I am trying to construct a shell command for running
$ python3 script.py X=“a b c”
Here’s what I tried:
julia> args = ["script.py", "X=\"a b c\""]
2-element Array{String,1}:
"script.py"
"X=\"a b c\""
julia> cmd = `python3 $args`
`python3 script.py 'X="a b c"'`
How can I get rid of the extra ticks?
function escstr(str)
arr = collect(str); # Split string into an array of characters
resultstr = Array{eltype(arr)}(undef,0)
# Foreach character do any substitutions neccesary
for c in arr
if c == '"'
push!(resultstr,'\\','"')
elseif c == '\\'
push!(resultstr,'\\','\\')
else
push!(resultstr,c)
end
end
result = join(resultstr)
return result
end
bashit(str) = run(`bash -c "$str"`)
pstr = escstr( raw""" script.py X="a b c" """)
bashit("python3 $(pstr)")
There’s no extra ticks, that’s just for display. Also definitely don’t use shell to run command.
1 Like
If the argument is typed as X="a b c"
in the shell, then the actual argument passed to the Python script is X=a b c
because the shell interprets the double quotes and removes them but keeps the resulting quoted string as a single argument instead of splitting it on spaces as it would without the quotes. You can do the exact same thing when constructing a Julia command literal:
julia> cmd = `python3 script.jl X="a b c"`
`python3 script.jl 'X=a b c'`
julia> collect(cmd)
3-element Vector{String}:
"python3"
"script.jl"
"X=a b c"
Julia command literals interpret double quotes just like the shell does. By splicing a string value of X="a b c"
into a command, on the other hand, you are indicating that you actually want the double quotes to be part of the argument rather than interpreted by the command literal (the command literal only interprets what is literally there). If instead you interpolate the exact string that you want the Python script to see, i.e. X=a b c
, then it should do what you want:
julia> arg = "X=a b c"
"X=a b c"
julia> cmd = `python3 script.jl $arg`
`python3 script.jl 'X=a b c'`
Or similarly, you can do this:
julia> vars = "a b c"
"a b c"
julia> cmd = `python3 script.jl X=$vars`
`python3 script.jl 'X=a b c'`
Note that the exact string value that you pass as arg
is exactly what the python script sees as the value of that argument. It completely bypasses any shell quoting or unquoting shenanigans.

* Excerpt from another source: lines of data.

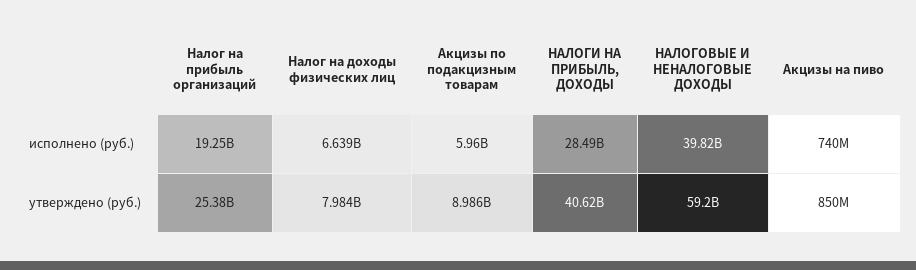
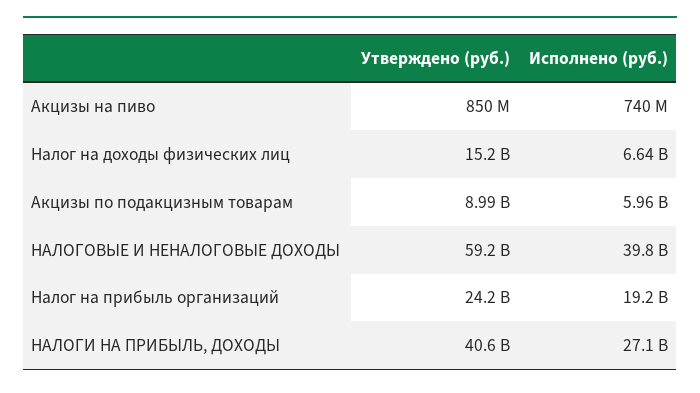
  {
    "Налог на прибыль организаций": {
      "исполнено (руб.)": 19250000000,
-     "утверждено (руб.)": 25380000000
+     "утверждено (руб.)": 24200000000
    },
    "Налог на доходы физических лиц": {
      "исполнено (руб.)": 6639000000,
-     "утверждено (руб.)": 7984000000
+     "утверждено (руб.)": 15200000000
    },
    "Акцизы по подакцизным товарам": {
      "исполнено (руб.)": 5960000000,
      "утверждено (руб.)": 8986000000
    },
    "НАЛОГИ НА ПРИБЫЛЬ, ДОХОДЫ": {
-     "исполнено (руб.)": 28490000000,
+     "исполнено (руб.)": 27100000000,
      "утверждено (руб.)": 40620000000
    },
    "НАЛОГОВЫЕ И НЕНАЛОГОВЫЕ ДОХОДЫ": {
      "исполнено (руб.)": 39820000000,
      "утверждено (руб.)": 59200000000
    },
    "Акцизы на пиво": {
      "исполнено (руб.)": 740000000,
      "утверждено (руб.)": 850000000
    }
  }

The fact that you think you need to put double quotes in there is causing all the confusion and that’s just so that you can prevent the shell from splitting the value on spaces, which you don’t want, which then causes further confusion because the shell also removes the double quotes which you didn’t actually want in the argument at all, you only had to add them to prevent space splitting.